Back in Toronto

I have to admit that I have experienced a bit of reverse culture shock since returning to Toronto on September 5th.  There is a stark contrast between how most people live in Canada versus most of the countries I have visited during the past three months.  I don’t think most of us realize how many luxuries we take for granted.  There are many places in the world where no one has ever had a hot shower.  Many people go through their daily activities (cooking, washing clothes, going to the bathroom) without running water. 

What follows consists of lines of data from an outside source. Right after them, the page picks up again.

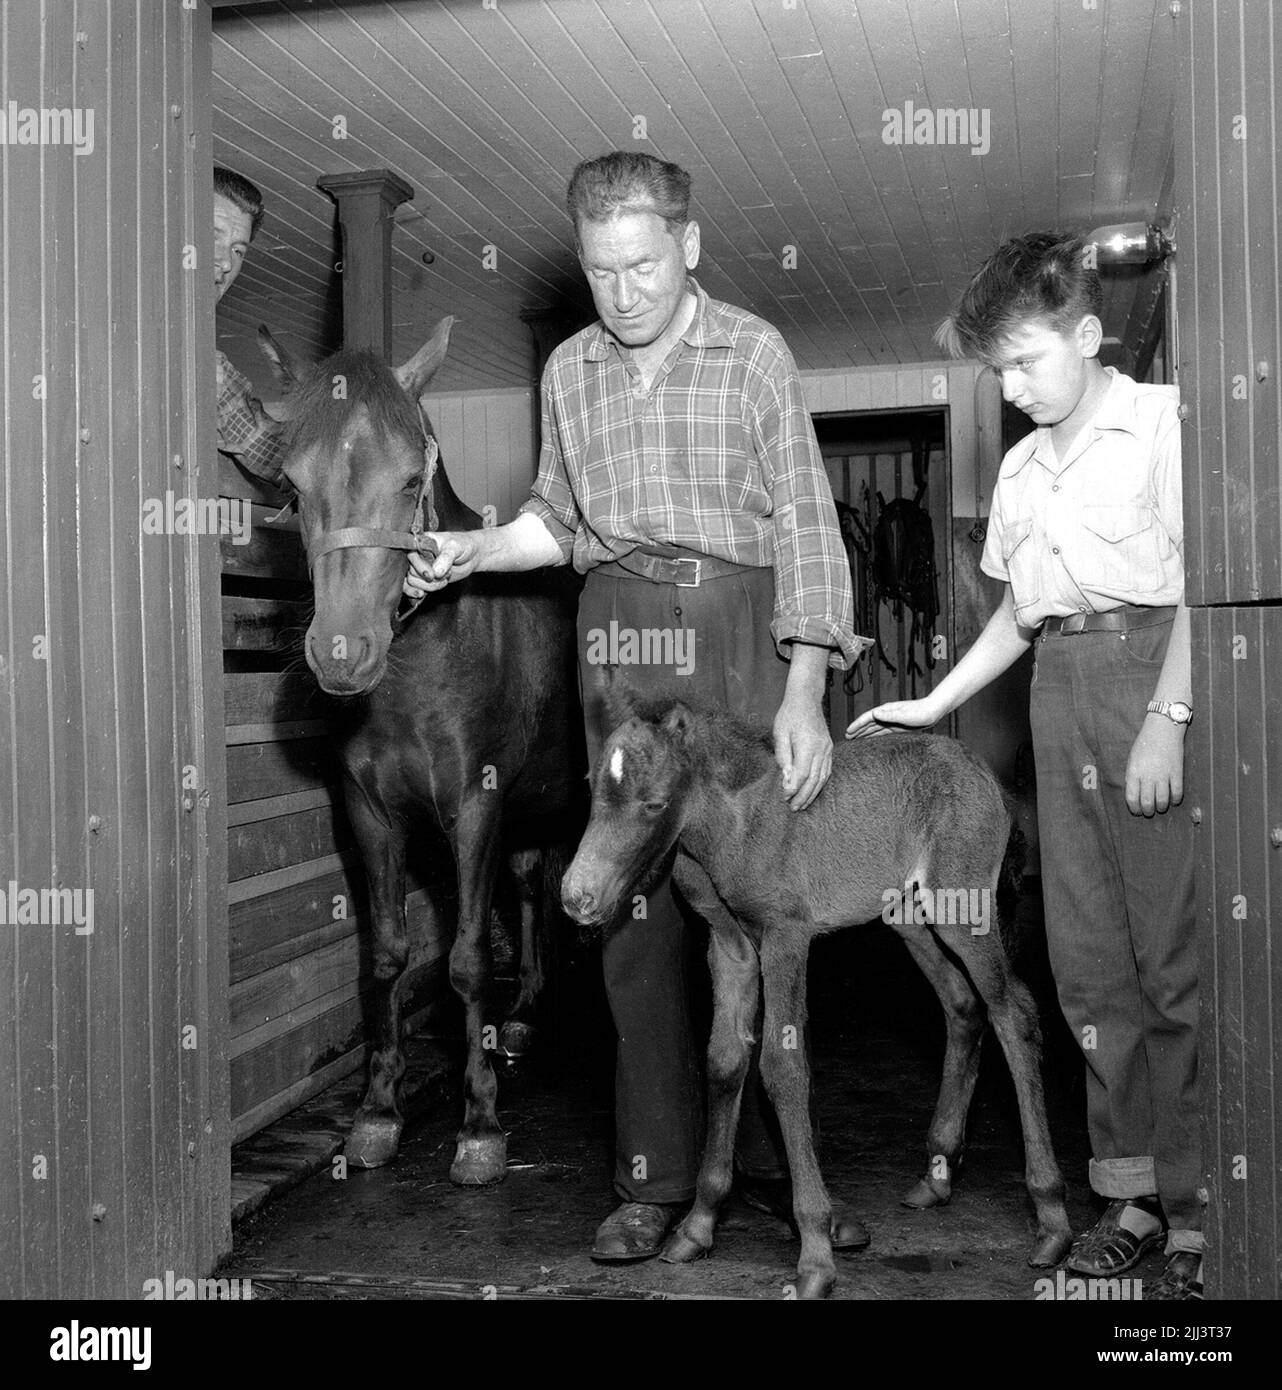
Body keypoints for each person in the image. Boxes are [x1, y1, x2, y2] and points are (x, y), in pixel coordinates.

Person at [403, 151, 870, 1260]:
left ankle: (776, 1167)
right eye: (603, 271)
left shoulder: (755, 353)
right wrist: (472, 550)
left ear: (689, 246)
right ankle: (653, 1176)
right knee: (630, 912)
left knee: (768, 907)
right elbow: (558, 523)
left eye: (644, 265)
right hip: (616, 630)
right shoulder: (568, 369)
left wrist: (806, 685)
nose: (625, 292)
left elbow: (808, 523)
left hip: (741, 624)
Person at [849, 231, 1202, 1300]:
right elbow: (1016, 613)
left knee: (1170, 958)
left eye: (1025, 362)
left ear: (1088, 337)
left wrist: (1169, 715)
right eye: (995, 370)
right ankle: (1129, 1195)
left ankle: (1198, 1208)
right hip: (1056, 687)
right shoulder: (1014, 467)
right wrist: (934, 699)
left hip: (1146, 669)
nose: (1009, 386)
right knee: (1086, 960)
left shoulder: (1161, 423)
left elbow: (1198, 582)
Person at [213, 166, 287, 488]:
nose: (226, 262)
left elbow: (264, 446)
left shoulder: (205, 363)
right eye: (211, 237)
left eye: (238, 249)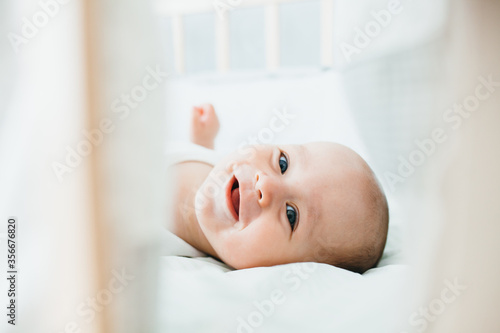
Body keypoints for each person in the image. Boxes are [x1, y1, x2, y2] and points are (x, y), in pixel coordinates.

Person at [167, 104, 389, 273]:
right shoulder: (216, 164)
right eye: (283, 163)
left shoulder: (162, 251)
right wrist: (202, 141)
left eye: (291, 215)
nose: (266, 184)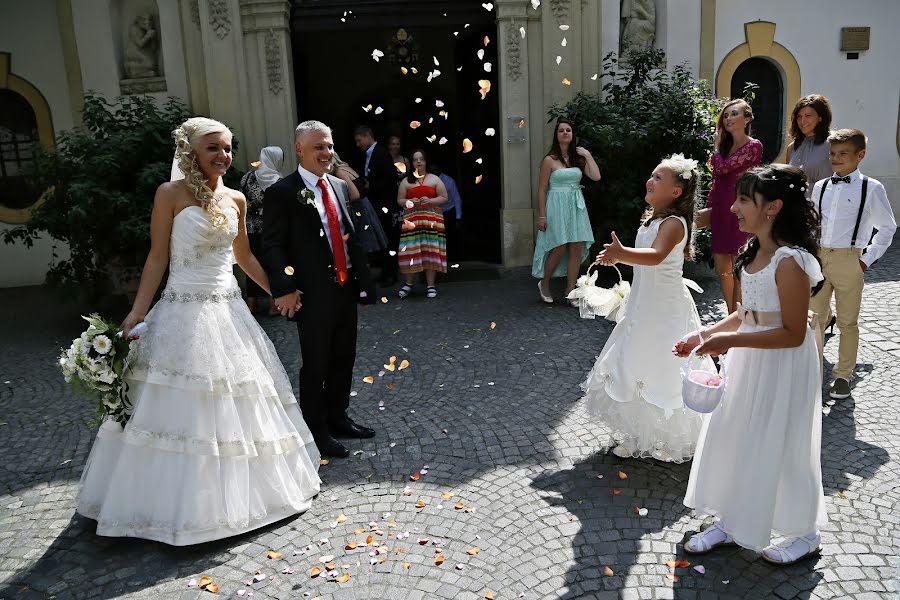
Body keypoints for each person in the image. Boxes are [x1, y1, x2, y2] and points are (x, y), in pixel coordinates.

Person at [76, 117, 321, 545]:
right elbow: (157, 258)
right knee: (179, 406)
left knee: (235, 402)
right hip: (182, 311)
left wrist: (281, 292)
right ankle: (167, 506)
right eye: (213, 148)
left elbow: (243, 257)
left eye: (227, 148)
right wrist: (138, 311)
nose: (223, 156)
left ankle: (237, 501)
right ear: (190, 151)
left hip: (228, 311)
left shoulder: (237, 199)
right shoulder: (169, 194)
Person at [675, 164, 826, 565]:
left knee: (782, 440)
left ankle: (804, 531)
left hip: (783, 364)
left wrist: (729, 341)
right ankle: (732, 518)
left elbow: (793, 332)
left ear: (773, 207)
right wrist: (706, 335)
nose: (734, 207)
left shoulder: (791, 261)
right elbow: (747, 313)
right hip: (750, 358)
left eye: (744, 199)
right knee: (737, 432)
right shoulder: (753, 253)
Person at [583, 154, 710, 462]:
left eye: (657, 178)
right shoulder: (652, 219)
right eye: (651, 175)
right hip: (643, 304)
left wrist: (622, 252)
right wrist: (617, 257)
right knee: (634, 361)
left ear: (676, 192)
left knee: (665, 366)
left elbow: (655, 256)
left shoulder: (674, 223)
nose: (649, 181)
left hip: (665, 310)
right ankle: (636, 434)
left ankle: (672, 439)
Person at [263, 120, 377, 458]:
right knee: (316, 364)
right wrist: (284, 287)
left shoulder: (339, 187)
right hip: (311, 293)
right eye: (319, 147)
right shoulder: (282, 192)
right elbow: (272, 245)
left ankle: (338, 415)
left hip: (344, 286)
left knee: (344, 356)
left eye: (329, 146)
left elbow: (350, 237)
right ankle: (316, 428)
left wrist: (365, 284)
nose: (326, 152)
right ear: (300, 150)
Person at [809, 129, 896, 400]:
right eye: (833, 154)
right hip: (819, 258)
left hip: (850, 259)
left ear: (861, 155)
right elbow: (812, 223)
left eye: (842, 154)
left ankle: (843, 374)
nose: (836, 159)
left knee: (848, 321)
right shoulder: (821, 186)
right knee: (814, 318)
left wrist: (865, 260)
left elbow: (887, 227)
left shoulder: (872, 188)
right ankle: (811, 369)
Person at [698, 99, 762, 315]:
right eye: (725, 115)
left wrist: (716, 148)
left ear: (747, 119)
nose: (728, 119)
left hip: (741, 210)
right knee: (722, 269)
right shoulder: (723, 149)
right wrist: (709, 209)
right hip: (720, 210)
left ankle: (740, 318)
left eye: (733, 114)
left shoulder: (754, 146)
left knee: (738, 268)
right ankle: (730, 315)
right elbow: (717, 181)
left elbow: (724, 169)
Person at [532, 118, 602, 303]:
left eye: (568, 130)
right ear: (556, 135)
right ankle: (545, 283)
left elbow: (596, 176)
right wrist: (541, 215)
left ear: (572, 135)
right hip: (556, 204)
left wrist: (587, 155)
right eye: (561, 130)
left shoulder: (578, 158)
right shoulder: (549, 160)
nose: (565, 133)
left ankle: (570, 291)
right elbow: (541, 189)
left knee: (576, 246)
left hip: (576, 204)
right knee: (560, 246)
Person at [396, 149, 449, 298]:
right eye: (415, 159)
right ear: (412, 163)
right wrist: (408, 202)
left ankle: (431, 285)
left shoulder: (434, 179)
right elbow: (399, 201)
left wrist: (431, 201)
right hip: (412, 221)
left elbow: (444, 197)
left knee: (430, 251)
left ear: (426, 161)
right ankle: (408, 283)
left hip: (432, 220)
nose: (418, 162)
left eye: (422, 159)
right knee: (410, 251)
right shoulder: (406, 181)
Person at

On the way back from the airport, the cab driver took a detour through a typical middle-class neighborhood.  I couldn’t help but notice all the nice green lawns that were going to waste because they were not being grazed by sheep or cattle or pigs.  There were shiny new cars and sport utility vehicles that seemed extraordinary large.  The houses, although not big by Canadian standards, were still larger than homes I had seen that had housed 4 families.  The only water running in the street was from sprinklers.  It seemed absurd to use perfectly good drinkable water for no practical purpose.  Absent were the dusty roads, garbage, and wastewater.  In their place there was smooth black tarmac, recycle bins, and sidewalks.

Riding my bike back from the airport a few days later was another eye-opening experience.  I found myself amazed at how relaxing it felt to ride on the 401 and 427 freeways.  When I first moved to Toronto I certainly didn’t think there was anything relaxing about 16 lane freeways.  But I couldn’t help but notice how wide the lanes were and how much more predictably the traffic flowed.  If there were 4 lanes marked on the freeway, then you could be pretty sure that there would be a maximum of 4 cars driving in parallel.  This is in contrast to places like Lima where perhaps 8 cars would try to squeeze into the same space.

I also notice a difference in the way people interact here.  For the most part people are polite and outwardly friendly, yet the warmth that I experienced throughout Latin America is lacking.  Kissing people on the cheek in greeting, which had become second nature by the end of the trip, is a habit that I will have to break if I want to avoid strange looks and possible lawsuits.